◆ Problem statement ◆
Please answer these questions from the text on DuckDuckGo and search privacy below, one line each:
(a) By what percentage did DuckDuckGo's traffic rise after the PRISM leak, and over how many days?
(b) What index do Startpage and Ixquick let users access?
(c) In the 2012 survey, what percentage of searchers disliked personalized search?

Unsurprisingly, the average citizen reacted fairly badly to Edward Snowden’s revelation that their personal data was being given away to nebulous government agencies. As such, there’s been an enormous boom in the ‘anonymity economy’ with sites like Prism Break guiding visitors of the best way to avoid being tracked online.
The major beneficiary from this current panic is the upstart search engine DuckDuckGo, whose main selling point has always been total privacy. After the leak exposing the existence of the NSA’s secret surveillance programme PRISM, the search engine saw a 50 per cent traffic increase in only eight days, with word of mouth has causing it to continually rise.
Source: https://duckduckgo.com/traffic.html
Rather than using the expansive Google index, DuckDuckGo works with data taken by its own site crawl, as well as third party resources like Wikipedia, WolframAlpha, Yandex and Bing. In contrast, Startpage and its sister site Ixquick, which just passed 4 million searches on Monday 3rd July, simply allow users to access the Google index without any form of tracking.
While these engines lack the sorts of personalised results offered by other providers, this is not necessarily a bad thing - a 2012 survey by the Pew Report found 65 per cent of searchers disliked personalised search, with 73 per cent treating it as an invasion of privacy. DuckDuckGo produced a very compelling argument about how this customisation actually causes people to end up avoiding alternative view-points and end up stuck in a ‘filter bubble’ (found here: http://dontbubble.us/).
MEC opinion: As much as they may not like being spied on, people will almost always choose convenience over privacy. While DuckDuckGo has certainly had a great month, it would need to go a lot further to be of any concern to Google, so it’s unlikely to make too much of a dent on the search landscape any time soon.
As a result, SEO specialists won’t be rushing to optimise specifically for DuckDuckGo, but from a business perspective this situation serves a reminder that online privacy is still a huge concern to the general public.

◆ Excerpted records ◆
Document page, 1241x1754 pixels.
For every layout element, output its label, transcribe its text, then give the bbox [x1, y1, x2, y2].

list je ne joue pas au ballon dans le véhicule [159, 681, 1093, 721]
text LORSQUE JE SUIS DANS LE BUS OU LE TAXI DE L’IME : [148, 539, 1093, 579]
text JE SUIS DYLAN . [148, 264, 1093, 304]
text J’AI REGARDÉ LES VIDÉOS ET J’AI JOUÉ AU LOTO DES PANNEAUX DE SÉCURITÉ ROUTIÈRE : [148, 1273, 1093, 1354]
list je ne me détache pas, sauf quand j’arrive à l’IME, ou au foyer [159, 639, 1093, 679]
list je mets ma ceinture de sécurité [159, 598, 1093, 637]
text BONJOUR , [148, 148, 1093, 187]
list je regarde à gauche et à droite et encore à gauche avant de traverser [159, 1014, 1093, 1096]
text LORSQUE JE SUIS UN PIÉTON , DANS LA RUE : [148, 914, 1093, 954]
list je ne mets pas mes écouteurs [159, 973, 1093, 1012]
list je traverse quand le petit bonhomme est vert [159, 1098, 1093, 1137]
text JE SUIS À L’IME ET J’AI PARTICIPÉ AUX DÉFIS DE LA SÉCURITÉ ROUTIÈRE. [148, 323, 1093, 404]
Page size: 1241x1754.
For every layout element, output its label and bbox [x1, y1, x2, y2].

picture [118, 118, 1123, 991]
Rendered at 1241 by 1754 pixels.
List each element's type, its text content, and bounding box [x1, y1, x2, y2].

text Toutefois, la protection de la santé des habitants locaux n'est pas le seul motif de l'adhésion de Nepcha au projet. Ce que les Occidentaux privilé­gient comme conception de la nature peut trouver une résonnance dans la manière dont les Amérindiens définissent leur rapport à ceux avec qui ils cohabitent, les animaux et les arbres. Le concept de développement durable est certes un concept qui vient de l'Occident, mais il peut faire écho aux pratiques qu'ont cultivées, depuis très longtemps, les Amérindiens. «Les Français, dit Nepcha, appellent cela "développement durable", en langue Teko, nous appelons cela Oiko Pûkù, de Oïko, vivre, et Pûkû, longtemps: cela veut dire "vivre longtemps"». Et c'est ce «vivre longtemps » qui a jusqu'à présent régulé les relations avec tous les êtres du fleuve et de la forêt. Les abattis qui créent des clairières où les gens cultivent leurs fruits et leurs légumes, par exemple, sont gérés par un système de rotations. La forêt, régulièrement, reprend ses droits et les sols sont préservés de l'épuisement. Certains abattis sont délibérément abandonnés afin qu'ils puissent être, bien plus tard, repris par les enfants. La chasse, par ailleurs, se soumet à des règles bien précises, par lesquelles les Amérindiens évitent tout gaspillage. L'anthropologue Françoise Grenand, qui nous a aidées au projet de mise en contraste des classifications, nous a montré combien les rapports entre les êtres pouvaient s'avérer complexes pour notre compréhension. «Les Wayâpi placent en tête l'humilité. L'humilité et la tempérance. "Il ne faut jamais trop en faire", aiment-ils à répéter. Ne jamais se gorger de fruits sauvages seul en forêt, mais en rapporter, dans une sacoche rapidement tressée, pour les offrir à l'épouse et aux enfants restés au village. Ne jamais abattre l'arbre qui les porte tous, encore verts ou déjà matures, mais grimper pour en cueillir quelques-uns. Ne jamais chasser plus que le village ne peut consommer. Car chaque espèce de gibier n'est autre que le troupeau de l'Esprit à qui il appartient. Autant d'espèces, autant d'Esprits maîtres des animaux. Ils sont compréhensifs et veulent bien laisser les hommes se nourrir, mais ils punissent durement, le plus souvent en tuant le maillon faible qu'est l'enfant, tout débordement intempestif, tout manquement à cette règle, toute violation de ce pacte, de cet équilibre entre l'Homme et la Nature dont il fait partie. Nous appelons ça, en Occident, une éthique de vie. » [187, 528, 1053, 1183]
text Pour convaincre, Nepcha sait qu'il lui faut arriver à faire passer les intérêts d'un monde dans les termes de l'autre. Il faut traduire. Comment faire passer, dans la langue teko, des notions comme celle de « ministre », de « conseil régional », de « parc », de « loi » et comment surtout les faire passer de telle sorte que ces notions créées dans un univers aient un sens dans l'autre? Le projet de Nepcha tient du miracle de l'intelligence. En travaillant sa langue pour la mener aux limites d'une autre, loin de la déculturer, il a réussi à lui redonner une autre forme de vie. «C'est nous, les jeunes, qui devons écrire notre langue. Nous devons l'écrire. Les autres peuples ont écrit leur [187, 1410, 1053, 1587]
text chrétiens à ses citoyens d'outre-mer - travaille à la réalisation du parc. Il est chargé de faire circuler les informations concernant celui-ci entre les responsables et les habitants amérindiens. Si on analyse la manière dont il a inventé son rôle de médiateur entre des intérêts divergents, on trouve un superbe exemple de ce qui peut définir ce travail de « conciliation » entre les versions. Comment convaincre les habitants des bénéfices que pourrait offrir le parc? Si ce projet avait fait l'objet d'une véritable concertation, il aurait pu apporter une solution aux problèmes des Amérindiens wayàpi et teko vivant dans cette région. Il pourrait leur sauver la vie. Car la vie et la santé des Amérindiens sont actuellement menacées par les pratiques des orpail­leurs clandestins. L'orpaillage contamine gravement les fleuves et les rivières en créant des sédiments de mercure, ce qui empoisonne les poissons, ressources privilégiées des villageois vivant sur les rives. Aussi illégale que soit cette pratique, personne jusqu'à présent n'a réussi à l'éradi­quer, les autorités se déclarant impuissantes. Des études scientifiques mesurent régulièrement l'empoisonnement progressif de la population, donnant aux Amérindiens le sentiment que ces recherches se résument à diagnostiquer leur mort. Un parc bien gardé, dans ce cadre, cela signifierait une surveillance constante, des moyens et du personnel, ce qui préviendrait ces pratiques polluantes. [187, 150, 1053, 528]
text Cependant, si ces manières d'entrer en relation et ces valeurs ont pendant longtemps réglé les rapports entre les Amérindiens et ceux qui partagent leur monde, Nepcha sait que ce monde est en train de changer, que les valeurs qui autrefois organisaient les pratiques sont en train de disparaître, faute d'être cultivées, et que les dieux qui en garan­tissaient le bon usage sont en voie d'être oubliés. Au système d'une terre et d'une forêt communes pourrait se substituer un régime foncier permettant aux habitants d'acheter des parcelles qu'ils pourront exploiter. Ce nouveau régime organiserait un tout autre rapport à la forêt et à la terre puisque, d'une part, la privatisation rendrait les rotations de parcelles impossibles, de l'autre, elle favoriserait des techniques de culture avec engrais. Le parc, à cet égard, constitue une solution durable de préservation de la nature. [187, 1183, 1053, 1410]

◆ Task answer ◆
(a) 50 per cent, in eight days.
(b) The Google index, without any form of tracking.
(c) 65 per cent.